Government Actuary
- In office 14 May 1917 – 7 May 1936
- Preceded by: Office established
- Succeeded by: George Epps

Personal details
- Born: 11 March 1870 Bristol, England
- Died: 7 May 1936 (aged 66) London, England

= Alfred Watson (actuary) =

British actuary and civil servant

Sir Alfred William Watson KCB FIA (11 March 1870 – 7 May 1936) was a British actuary and civil servant. In 1917 he became Britain's first government actuary and was very influential in setting up funding from National Insurance for the newly introduced state pension.

== Early life ==
Watson was born in Bristol on 11 March 1870 to parents Alfred Reuban Watson, a violinist and composer, and Emily Morris Hobro. He studied at Nottingham High School, before joining his grandfather Reuban Watson's actuarial practice, R. Watson and Sons. He became a fellow of the Institute of Actuaries in 1893, passing his final examination with the highest mark in his year.

== Career ==
In 1896, Watson was appointed to the 1896 Rothschild Committee on Old Age Pensions, which had been set up to investigate establishing a state pension in the United Kingdom, following the introduction of a state pension in Germany. The committee concluded in 1898 that none of the systems presented to them were viable. Watson questioned witnesses with an "aggressive and combative style".
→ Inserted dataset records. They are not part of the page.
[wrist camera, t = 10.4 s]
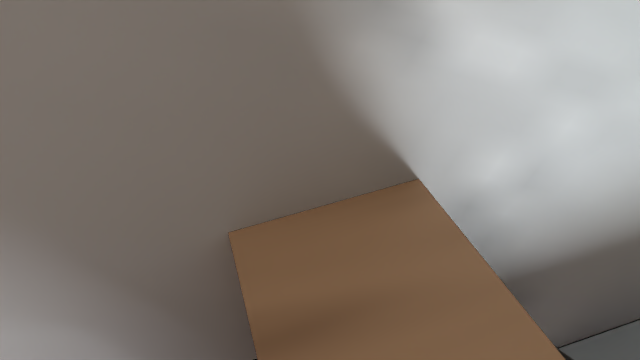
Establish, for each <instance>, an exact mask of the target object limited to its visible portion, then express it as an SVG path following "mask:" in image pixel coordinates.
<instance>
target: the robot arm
mask: <svg viewBox="0 0 640 360" xmlns="http://www.w3.org/2000/svg"><path fill="white" fill-rule="evenodd" d="M556 349H557V350H558V351H559V352H560V354H561V355H562V356H563V357H564V359H565V360H574V359H572V358H571V357H569V356H568V355H566V354H565V353H564V352H562V351H561V350H559V349H558V348H557V347H556ZM254 360H258V359H254Z"/></svg>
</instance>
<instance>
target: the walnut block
mask: <svg viewBox="0 0 640 360" xmlns="http://www.w3.org/2000/svg"><path fill="white" fill-rule="evenodd" d="M228 234H229V239H230V243H231V247H232V252H233V256H234V260H235V264H236V269H237V273H238V277H239V282H240V286H241V290H242V295H243V299H244V303H245V308H246V312H247V316H248V320H249V325H250V329H251V333H252V338H253V342H254V346H255V351H256V355H257V359H258V360H565V359H564V357H563V356H562V355H561V354H560V352H559V351H558V350H557V349H556V347H555V346H554V345H553V344H552V342H551V341H550V340H549V339H548V338H547V336H546V335H545V334H544V333H543V331H542V330H541V329H540V328H539V326H538V325H537V324H536V323H535V322H534V320H533V319H532V318H531V317H530V315H529V314H528V313H527V312H526V310H525V309H524V308H523V307H522V305H521V304H520V303H519V302H518V301H517V299H516V298H515V297H514V296H513V294H512V293H511V292H510V291H509V289H508V288H507V287H506V286H505V285H504V283H503V282H502V281H501V280H500V278H499V277H498V276H497V275H496V273H495V272H494V271H493V270H492V268H491V267H490V266H489V265H488V264H487V262H486V261H485V260H484V259H483V257H482V256H481V255H480V254H479V252H478V251H477V250H476V249H475V248H474V246H473V245H472V244H471V243H470V241H469V240H468V239H467V238H466V236H465V235H464V234H463V233H462V231H461V230H460V229H459V228H458V227H457V225H456V224H455V223H454V222H453V220H452V219H451V218H450V217H449V215H448V214H447V213H446V212H445V211H444V209H443V208H442V207H441V206H440V204H439V203H438V202H437V201H436V199H435V198H434V197H433V196H432V194H431V193H430V192H429V191H428V190H427V188H426V187H425V186H424V185H423V183H422V182H421V181H420V180H419V179H417V180H413V181H410V182H406V183H402V184H399V185H395V186H392V187H388V188H385V189H381V190H378V191H374V192H371V193H367V194H363V195H360V196H356V197H353V198H349V199H346V200H342V201H339V202H335V203H332V204H328V205H324V206H321V207H317V208H314V209H310V210H307V211H303V212H300V213H296V214H293V215H289V216H285V217H282V218H278V219H275V220H271V221H268V222H264V223H261V224H257V225H254V226H250V227H247V228H243V229H239V230H236V231H232V232H229V233H228Z"/></svg>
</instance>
After continuing his career as an actuary, consulting for friendly societies including the Manchester Unity of Oddfellows. In 1903, he published an article titled Sickness and Mortality Experience (1893–97) of the Manchester Unity of Oddfellows in the Journal of the Institute of Actuaries. In the article, he demonstrated an increase in sickness and a reduction in mortality, with links between occupation and sickness and between region and mortality, and that sickness benefit claims had risen for all groups of members, but most significantly for members older than 65. He began consulting in London from 1910. He gave a series of lectures on the subject of Friendly society finance to the Institute of Actuaries in 1911 and 1912.
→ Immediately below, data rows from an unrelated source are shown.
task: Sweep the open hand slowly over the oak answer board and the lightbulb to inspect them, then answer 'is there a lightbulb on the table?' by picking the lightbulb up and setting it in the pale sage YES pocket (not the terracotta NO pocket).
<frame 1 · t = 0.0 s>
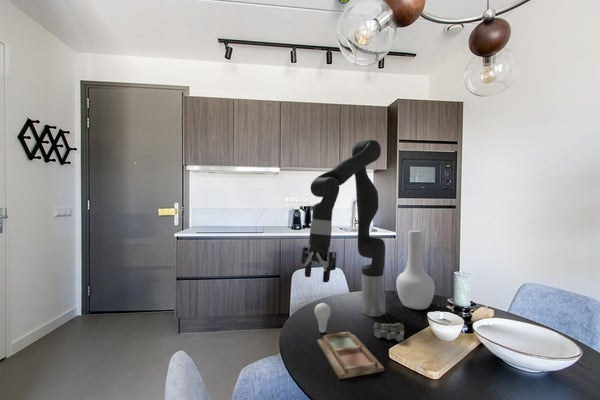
hand: (316, 279, 95), 22 cm above the table, tool pointing down, fingers open, 8 cm apart
answer board: (347, 355, 88), on the table
vase: (415, 305, 129), on the table
egg carton: (388, 336, 100), on the table
lightbulb: (322, 333, 102), on the table
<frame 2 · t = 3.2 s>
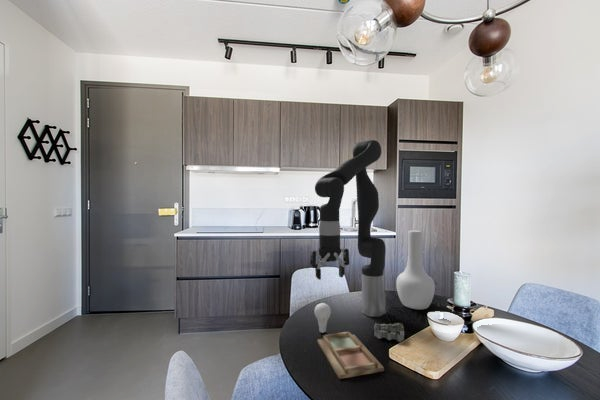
hand: (330, 277, 98), 22 cm above the table, tool pointing down, fingers open, 8 cm apart
nothing on the table moved.
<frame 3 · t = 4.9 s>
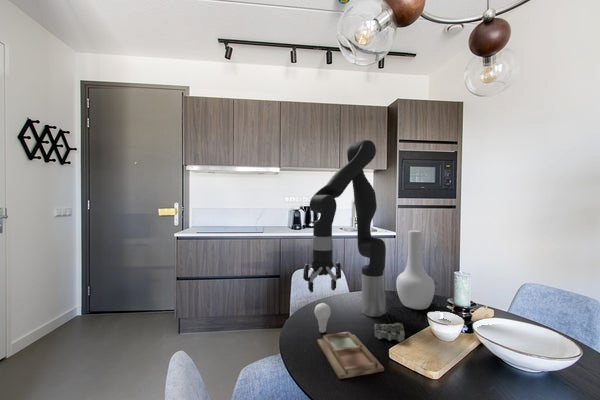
hand: (322, 290, 102), 16 cm above the table, tool pointing down, fingers open, 8 cm apart
nothing on the table moved.
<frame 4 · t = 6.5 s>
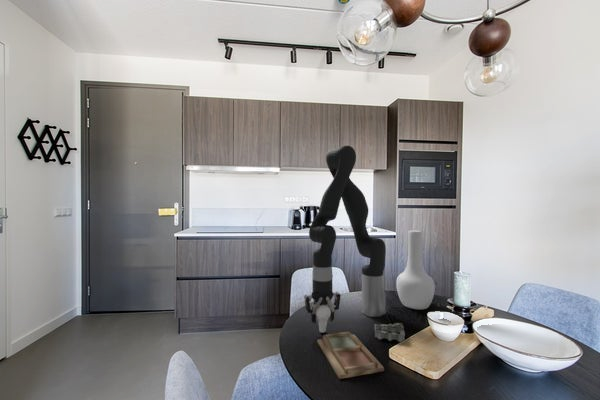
hand: (322, 321, 102), 4 cm above the table, tool pointing down, fingers closed on lightbulb, 6 cm apart
lightbulb: (322, 333, 102), on the table, touching gripper
everything else where it was.
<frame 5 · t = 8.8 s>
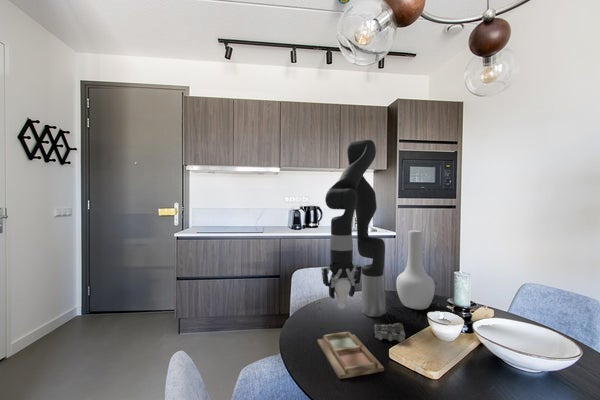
hand: (341, 296, 92), 17 cm above the table, tool pointing down, fingers closed on lightbulb, 6 cm apart
lightbulb: (341, 309, 92), point 13 cm above the table, touching gripper
everything else where it was.
when the fingers open (6 cm above the table, at t = 11.3 s): lightbulb stays where it is, resting on answer board.
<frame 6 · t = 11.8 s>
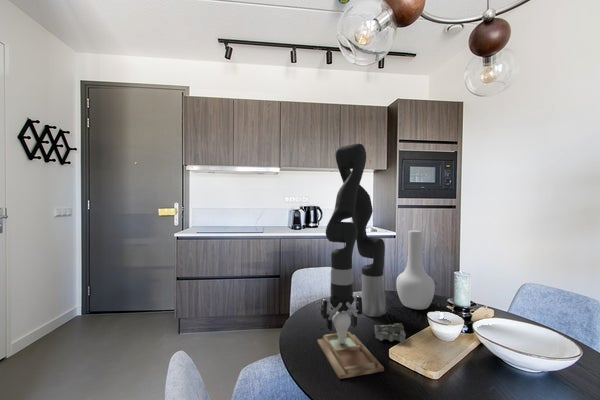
hand: (341, 328, 92), 7 cm above the table, tool pointing down, fingers open, 8 cm apart
lightbulb: (342, 344, 92), point 1 cm above the table, touching answer board
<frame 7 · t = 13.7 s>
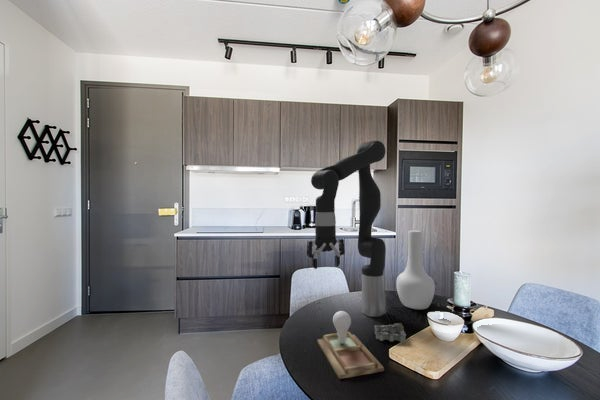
hand: (326, 267, 102), 25 cm above the table, tool pointing down, fingers open, 8 cm apart
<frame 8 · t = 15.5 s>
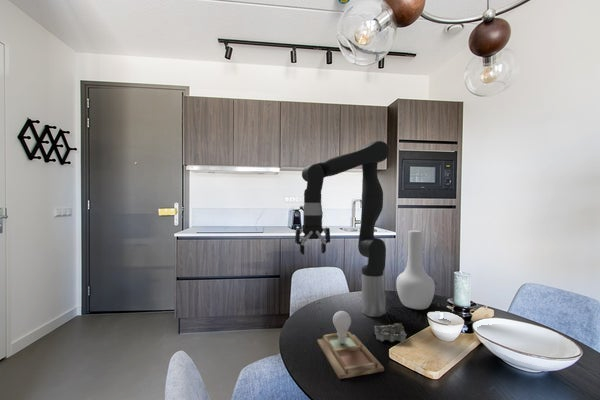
hand: (312, 253, 111), 28 cm above the table, tool pointing down, fingers open, 8 cm apart
at the end: lightbulb inside the target area on the answer board (0.2 cm from its centre), point 1.0 cm above the answer board's base; the gripper is holding nothing — task done.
Watson gave advice about the writing of the National Insurance Act 1911, before being appointed chief actuary to the National Health Insurance Joint Committee after the National Insurance bill had become law in 1912. In this role, which he held until 1919, he advised various government departments during World War I. During this time, he worked on plans with the Ministry of Shipping to optimise the use of shipping.

== Government actuary ==
Watson became the first government actuary on 14 May 1917, gaining influence with the expansion of National Insurance, particularly with regard to pensions. He worked inside HM Treasury, and was seen to be aligned with the department's desire for more control over social policy. The Government Actuary's Department was created in July 1919. During the time he held the role, no social policy could become law without his approval. He was often consulted by all government departments on subjects, including subjects outside his specialism.

Watson served on royal commissions on decimalisation in 1918 and national health insurance in 1926. He served as president of the Institute of Actuaries from 1920 to 1922 and served on the council of the Royal Statistical Society and the committee of the Reform Club.

Watson has been credited as the "driving force" behind the introduction of contributory pensions in the United Kingdom, believing that means-tested pensions or universal pensions paid for by general taxation would be unsustainable.

== Personal life ==
Watson married Elizabeth Moffrey, daughter of a grand master of the Manchester Unity of Oddfellows, in June 1895. They had two daughters and a son, who died in childhood. Watson died on 7 May 1936 in London, while still in his role as the government actuary.

== Honours ==
Watson was knighted in 1915 and made a knight commander of the order of the Bath (KCB) in 1920.